◆ **What is expected**: Only one span of the listing below should come back. It runs from the line with "(130, 561) = (95, 499): picture" through the line with "(872, 608) = (404, 340): floor", and each of its lines must be reproduced exactly.

◆ **Study material**:
::::

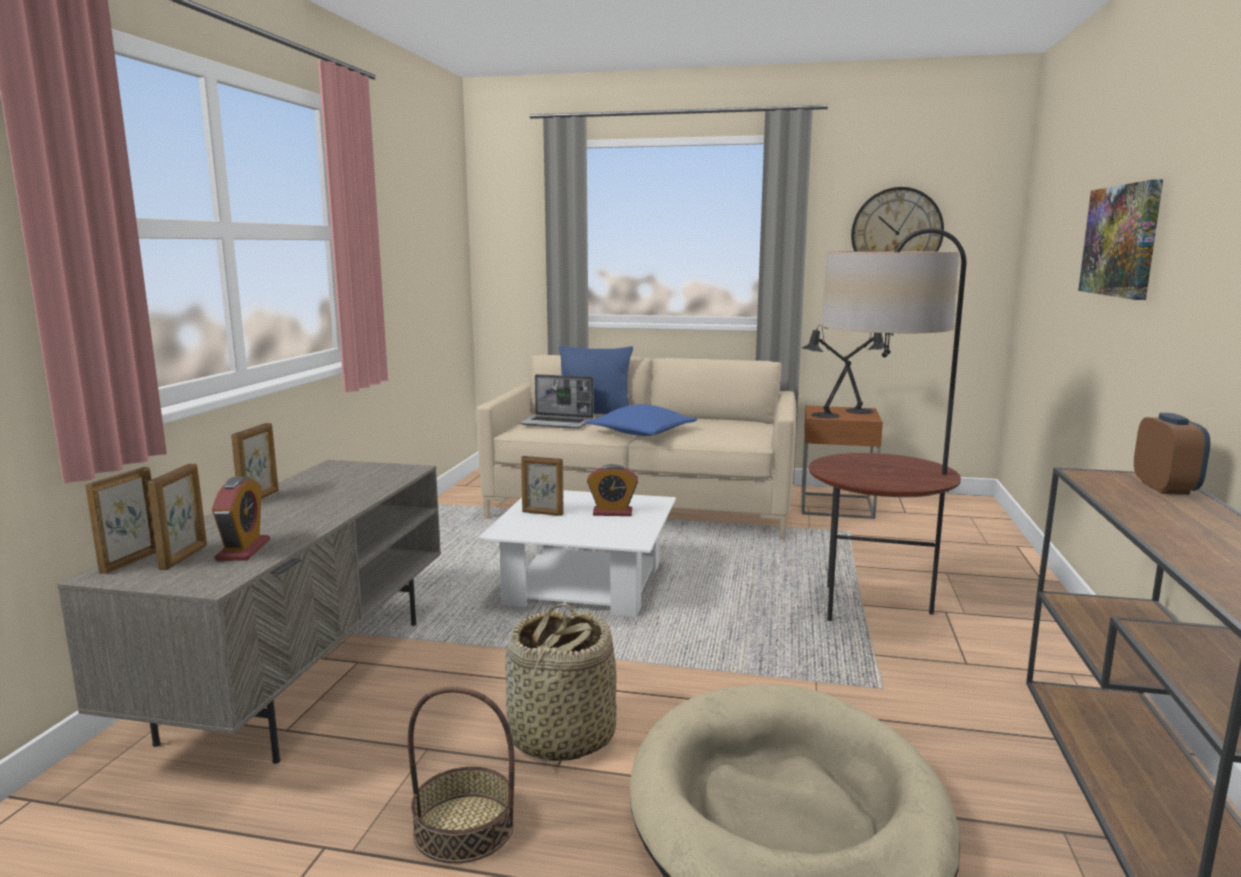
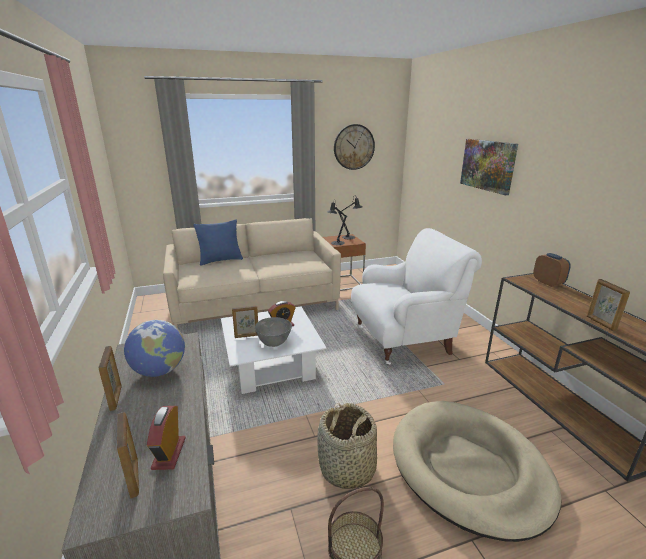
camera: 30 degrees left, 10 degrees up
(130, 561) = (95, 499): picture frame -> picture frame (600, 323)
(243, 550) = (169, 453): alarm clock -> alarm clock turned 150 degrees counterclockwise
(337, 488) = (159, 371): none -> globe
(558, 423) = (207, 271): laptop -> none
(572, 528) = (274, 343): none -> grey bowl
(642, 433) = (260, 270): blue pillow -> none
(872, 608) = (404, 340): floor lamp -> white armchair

::::

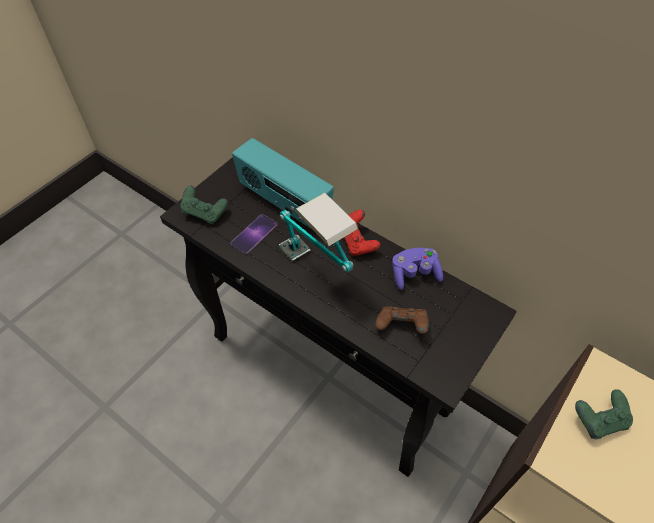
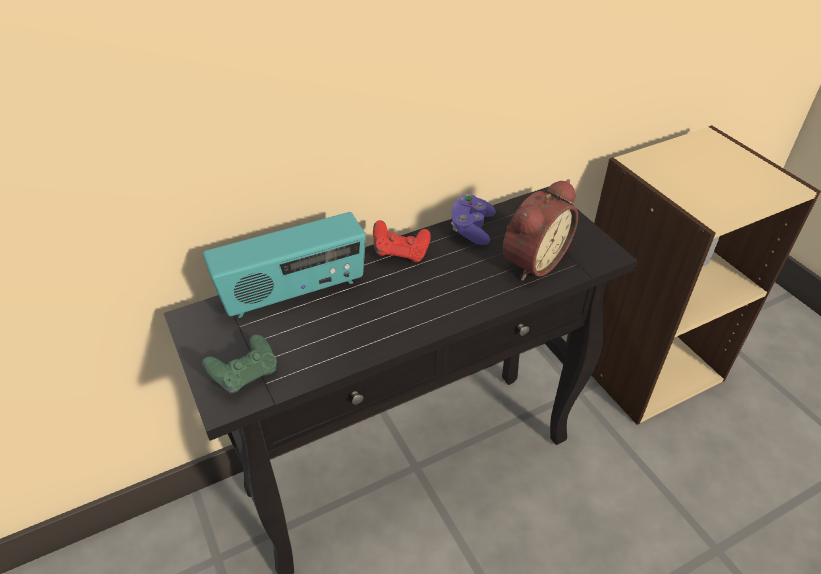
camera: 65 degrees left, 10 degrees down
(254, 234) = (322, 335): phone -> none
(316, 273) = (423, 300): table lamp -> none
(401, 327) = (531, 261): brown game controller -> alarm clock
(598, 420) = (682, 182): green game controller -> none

::::

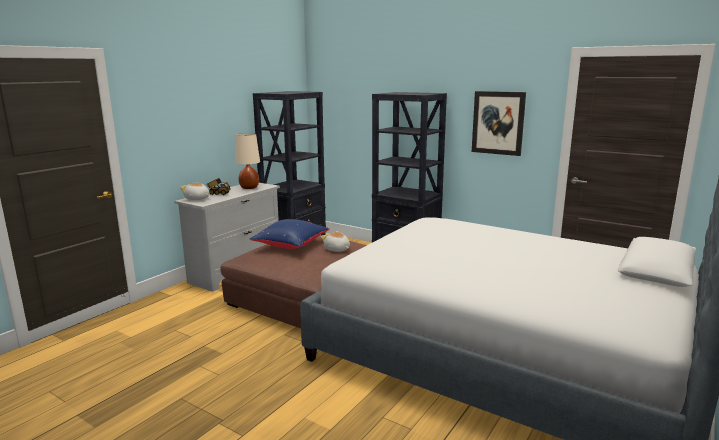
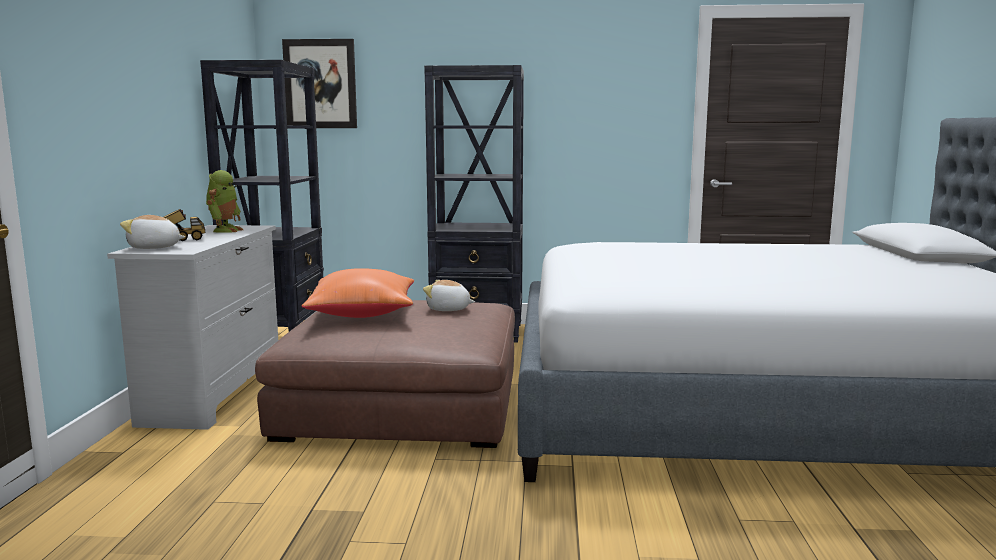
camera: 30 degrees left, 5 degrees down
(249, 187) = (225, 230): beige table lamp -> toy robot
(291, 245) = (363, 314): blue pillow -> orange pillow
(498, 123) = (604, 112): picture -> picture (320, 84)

::::

◆ **Result for this exercise**:
(130, 561) = (95, 499): picture frame -> picture frame (600, 323)
(243, 550) = (169, 453): alarm clock -> alarm clock turned 150 degrees counterclockwise
(337, 488) = (159, 371): none -> globe
(558, 423) = (207, 271): laptop -> none
(572, 528) = (274, 343): none -> grey bowl
(642, 433) = (260, 270): blue pillow -> none
(872, 608) = (404, 340): floor lamp -> white armchair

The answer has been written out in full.